The One I Should Want

How many of us know just the right guy? That guy who seems perfect. The guy who is emotionally available, smart, funny, attentive, thoughtful, employed, your friend….by all standards, the perfect mate. So, why are we not attracted to them?

I have a few guy friends – amazing guys by any standard. All of whom would make perfect boyfriends and husbands. One of these friends has made it clear that he would be more than happy to take our friendship to the next level. Ironic thing is that I’m just not interested.


He’s extremely handsome and has all the traits of a good boyfriend. I know that he would treat me with respect and probably put me on my own little pedestal. And I honestly couldn’t tell you why I’m not interested in him except that I don’t feel sparks around him. I know that sounds ridiculous and childish but it’s true. I’ve always felt butterflies and my heart pitter-patter whenever my next love interest presented himself. And clearly I haven’t always done the best job when choosing the right guy to be with, but I must say, I can’t imagine being with a guy that I’m not excited about. In my opinion, there is no comparison to the feeling you get when you’re attracted to a man; when you just want to be around him; when you heart begins to race because he’s getting close to you. Call me childish but I love that feeling and it’s a prerequisite to any relationship I have.

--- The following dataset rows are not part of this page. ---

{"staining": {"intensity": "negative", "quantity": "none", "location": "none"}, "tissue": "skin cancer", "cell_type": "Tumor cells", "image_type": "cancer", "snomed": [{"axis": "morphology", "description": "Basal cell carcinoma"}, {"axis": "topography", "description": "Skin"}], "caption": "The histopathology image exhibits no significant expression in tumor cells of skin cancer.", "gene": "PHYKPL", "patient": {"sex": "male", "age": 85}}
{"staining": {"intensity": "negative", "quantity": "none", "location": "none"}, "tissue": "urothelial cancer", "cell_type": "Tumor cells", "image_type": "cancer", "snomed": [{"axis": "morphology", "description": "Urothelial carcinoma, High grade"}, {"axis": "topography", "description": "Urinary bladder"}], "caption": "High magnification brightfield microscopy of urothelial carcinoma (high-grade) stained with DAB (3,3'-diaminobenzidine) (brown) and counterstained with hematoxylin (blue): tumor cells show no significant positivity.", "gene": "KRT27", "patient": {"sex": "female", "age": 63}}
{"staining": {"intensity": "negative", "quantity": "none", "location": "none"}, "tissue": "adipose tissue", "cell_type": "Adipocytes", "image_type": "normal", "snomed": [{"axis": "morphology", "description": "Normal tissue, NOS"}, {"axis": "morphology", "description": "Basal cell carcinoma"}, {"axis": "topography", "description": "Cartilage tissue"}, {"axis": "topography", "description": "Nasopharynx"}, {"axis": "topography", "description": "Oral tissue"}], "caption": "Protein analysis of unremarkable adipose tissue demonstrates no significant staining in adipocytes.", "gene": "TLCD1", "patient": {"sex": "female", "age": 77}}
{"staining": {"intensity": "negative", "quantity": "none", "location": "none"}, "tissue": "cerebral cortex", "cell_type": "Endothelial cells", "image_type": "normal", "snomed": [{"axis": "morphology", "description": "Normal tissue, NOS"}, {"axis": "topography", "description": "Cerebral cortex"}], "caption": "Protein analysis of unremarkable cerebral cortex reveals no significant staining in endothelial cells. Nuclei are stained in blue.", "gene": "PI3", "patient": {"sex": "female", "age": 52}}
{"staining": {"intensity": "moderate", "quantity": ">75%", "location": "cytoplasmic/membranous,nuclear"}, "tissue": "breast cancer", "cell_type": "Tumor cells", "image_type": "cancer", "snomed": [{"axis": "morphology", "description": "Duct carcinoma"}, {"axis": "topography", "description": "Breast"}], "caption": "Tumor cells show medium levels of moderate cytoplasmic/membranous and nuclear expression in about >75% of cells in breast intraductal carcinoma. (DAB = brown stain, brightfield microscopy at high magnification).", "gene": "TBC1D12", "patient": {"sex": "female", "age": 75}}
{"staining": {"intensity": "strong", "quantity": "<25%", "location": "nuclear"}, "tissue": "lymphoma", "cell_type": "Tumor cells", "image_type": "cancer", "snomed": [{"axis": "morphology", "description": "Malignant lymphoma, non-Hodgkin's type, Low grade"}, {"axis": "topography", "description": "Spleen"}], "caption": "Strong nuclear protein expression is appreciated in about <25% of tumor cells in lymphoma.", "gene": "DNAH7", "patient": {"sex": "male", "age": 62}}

Recently though, I’ve been starting to question if I should forsake that animal attraction and try to work with what is in front of me. I know that the pitter-patter and infatuation doesn’t last. I recognize that relationships change and as you become comfortable with someone that initial feeling of excitement subsides. So, maybe I should consider trying to pursue something with the “good guy” who is at my door just begging to come in. Perhaps I should be practical and hope that those feelings will eventually come. This may sound far fetched but there are thousands of people in arraigned marriages that don’t even see their husbands and wives till their wedding day. Many of those couples go on to have beautiful marriages blessed with long lasting love. Maybe the key to a successful relationship has nothing to do with physical attraction. Does that sound silly? Is it vain of me to even worry about being attracted to my boyfriend or husband? Call me crazy but I really couldn’t imagine it any other way.

So, what do I do? Do I wait for the man that gives me butterflies and hopefully embodies all the traits I want and need in a mate or do I pursue the man that I have lukewarm attraction to but is seemingly the perfect guy? You tell me – The One I Should Want or the One I Do Want?